The Koran: A New Mein Kampf?

Last week in New York Oriana Fallaci said that “the Koran is the Mein Kampf of this movement. The Koran demands the annihilation or subjugation of the other, and wants to substitute totalitarianism for democracy….You will find that all the evil that the sons of Allah commit against themselves and against others is in it."

This statement has caused considerable controversy. Some maintained: “There are moderate Moslems…Tarring the whole religion is counterproductive…If there are no moderate muslims, as Fallaci says, then we are doomed.” But of course, Fallaci did not say that there were no moderate Muslims; she said that there was no moderate Islam. As Ibn Warraq has said, "There may be moderate Muslims, but Islam itself is not moderate." There are peaceful Muslims who have no intention of working by violent or subversive means to impose Sharia on the West.
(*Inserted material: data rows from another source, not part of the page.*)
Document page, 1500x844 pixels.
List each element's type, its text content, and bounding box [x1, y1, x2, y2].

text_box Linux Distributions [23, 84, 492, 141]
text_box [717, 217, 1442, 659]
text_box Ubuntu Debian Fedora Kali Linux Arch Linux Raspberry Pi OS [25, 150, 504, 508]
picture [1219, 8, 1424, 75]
This does not mitigate the fact that some high-profile moderates, such as Cleveland Imam Fawaz Damra, who signed the recent Fiqh Council of North America’s fatwa against terrorism, turned out to be deceivers. Still, to say that the Koran is the Mein Kampf of the jihad movement is not to deny the reality that many, if not most, people who identify themselves as Muslims are primarily interested in living ordinary lives.

How could the Koran could be the Mein Kampf — that is, the inspiration and guidebook, the motivating force — of the jihad movement, and yet there could be peaceful Muslims? In the first place, because jihadists themselves routinely invoke it as the justification for their acts of violence, and as a means to recruit other Muslims into their movement. Any cursory glance at the statements of jihadists shows them to be filled with Koran quotes and appeals to other Muslims that they represent "pure Islam."
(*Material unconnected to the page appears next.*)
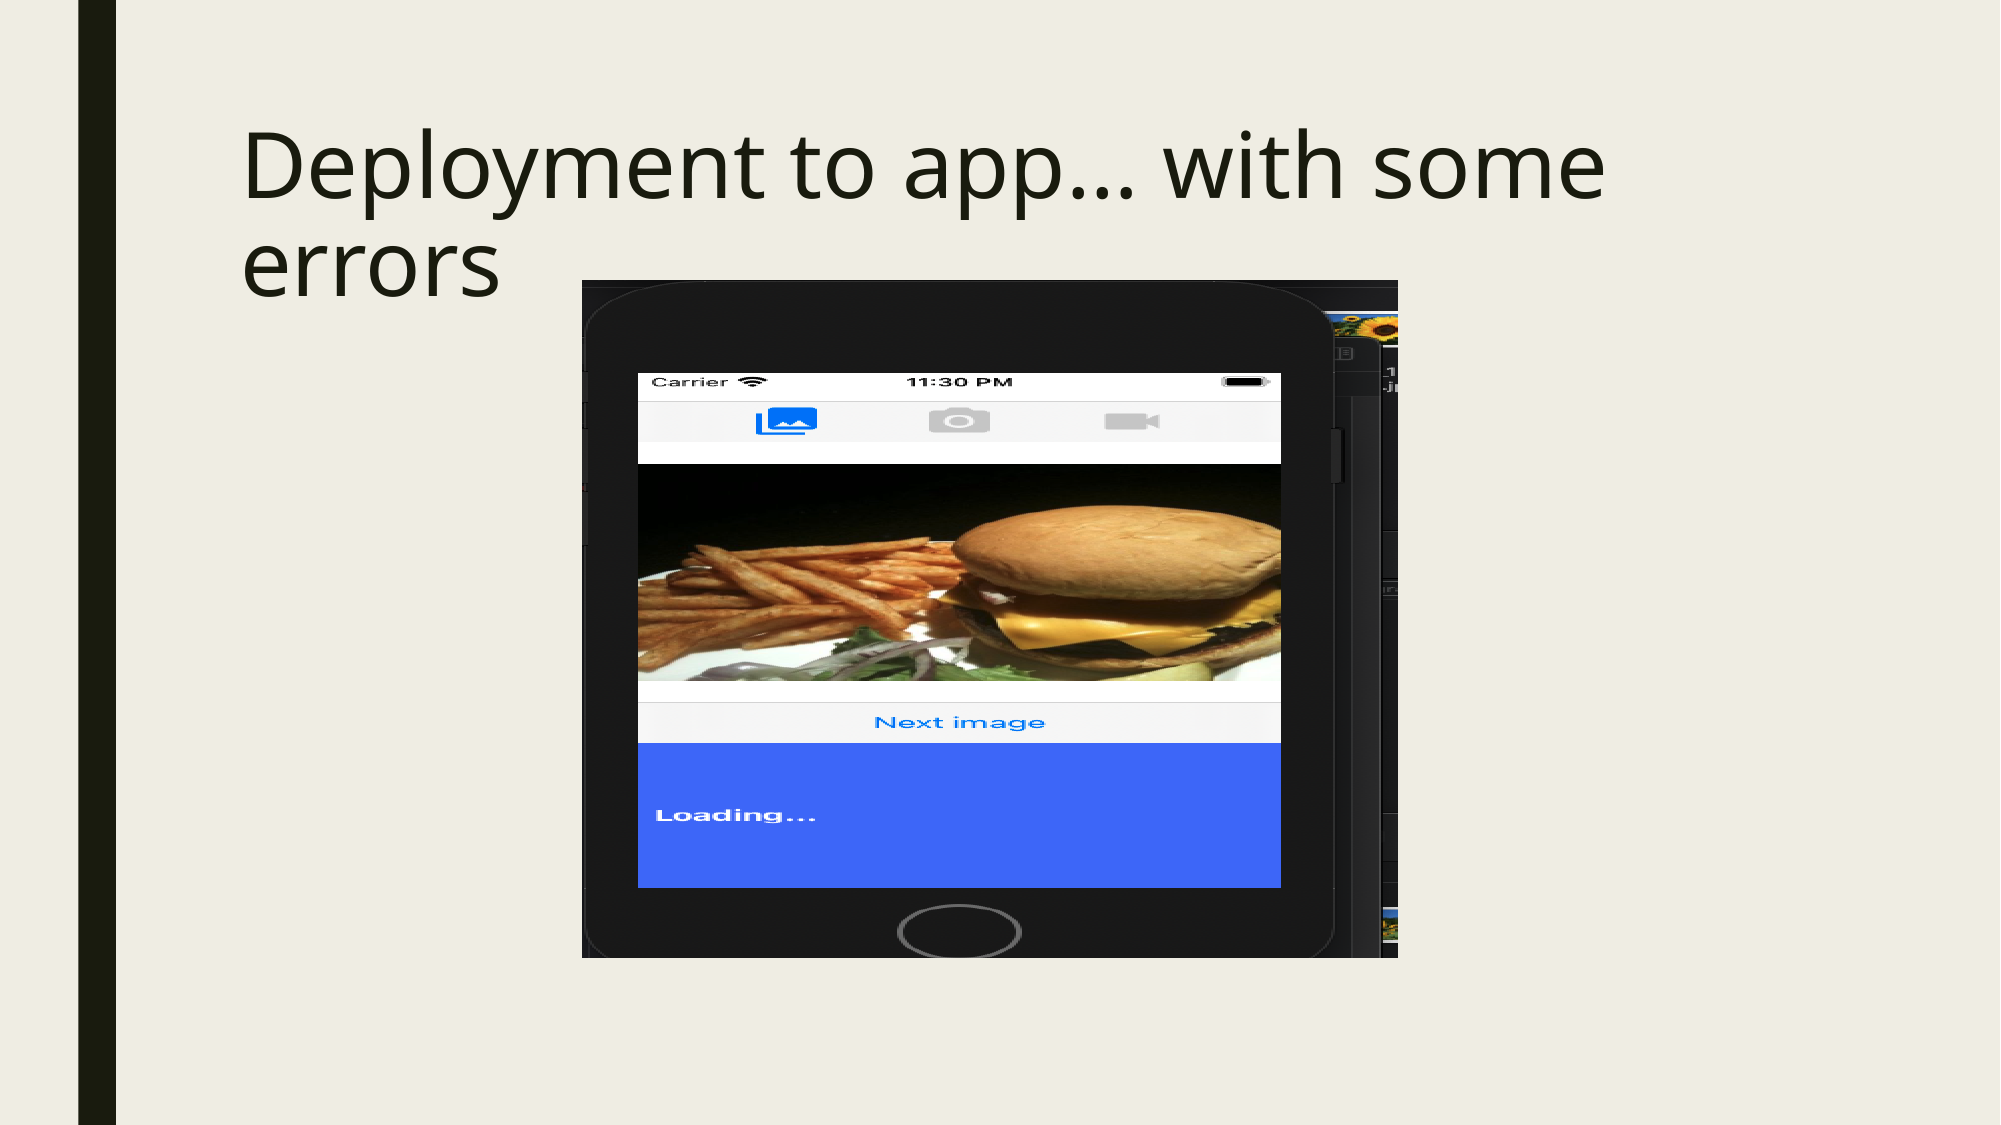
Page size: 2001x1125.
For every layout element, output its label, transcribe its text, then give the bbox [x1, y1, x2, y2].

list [582, 280, 1398, 958]
title Deployment to app… with some errors [225, 112, 1800, 357]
Nor are these jihadists misrepresenting what the Koran says. They take the book’s many martial verses at face value. Over 100 Koranic verses exhort believers to wage jihad against unbelievers. “When you meet the unbelievers in the battlefield, strike off their heads and, when you have laid them low, bind your captives firmly” (Koran 47:4). This is emphasized repeatedly. Jews and Christians are among those to be fought: “Fight those who believe not in Allah nor the Last Day, nor hold that forbidden which hath been forbidden by Allah and His Messenger, nor acknowledge the religion of Truth, (even if they are) of the People of the Book, until they pay the Jizya with willing submission, and feel themselves subdued” (Koran 9:29).

There is no doubt that Muhammad meant such verses literally. Nonetheless, the fact that warfare against unbelievers is not a twisting of Islam, but the Islamic mainstream, and is repeatedly affirmed in the Koran, Hadith, example of Muhammad, and rulings of every school of Islamic jurisprudence, still does not make every Muslim a terrorist.

Why? Because the Koran is in difficult, classical Arabic, and must be read and recited during Muslim prayers in that language only. A surprisingly large number of Muslims  have scant acquaintance with what it actually says. This is common to a degree that may surprise non-Muslims.

So is the Koran the Mein Kampf of the totalitarian, supremacist movement of Islamic jihad? If we take seriously the words of the book itself and how they are used by jihadists, then it clearly is their inspiration. Are we to ignore the jihadists’ many clear statements on this because they offend contemporary sensibilities? The challenge for peaceful Muslims today is to confront, not to deny, this obvious fact, and to formulate strategies for a large-scale rejection of literalism in the Islamic community in America and worldwide, so that Muslims can coexist peacefully as equals with non-Muslims without the continuing recrudescence of this supremacist impulse.

Can it be done? The odds against it are prohibitive. But we do not do genuine Muslim reformers any favor whatsoever by denying that there is any work they need do with the Koran and Islamic tradition, or by pretending that the source of the problem is other than what it is.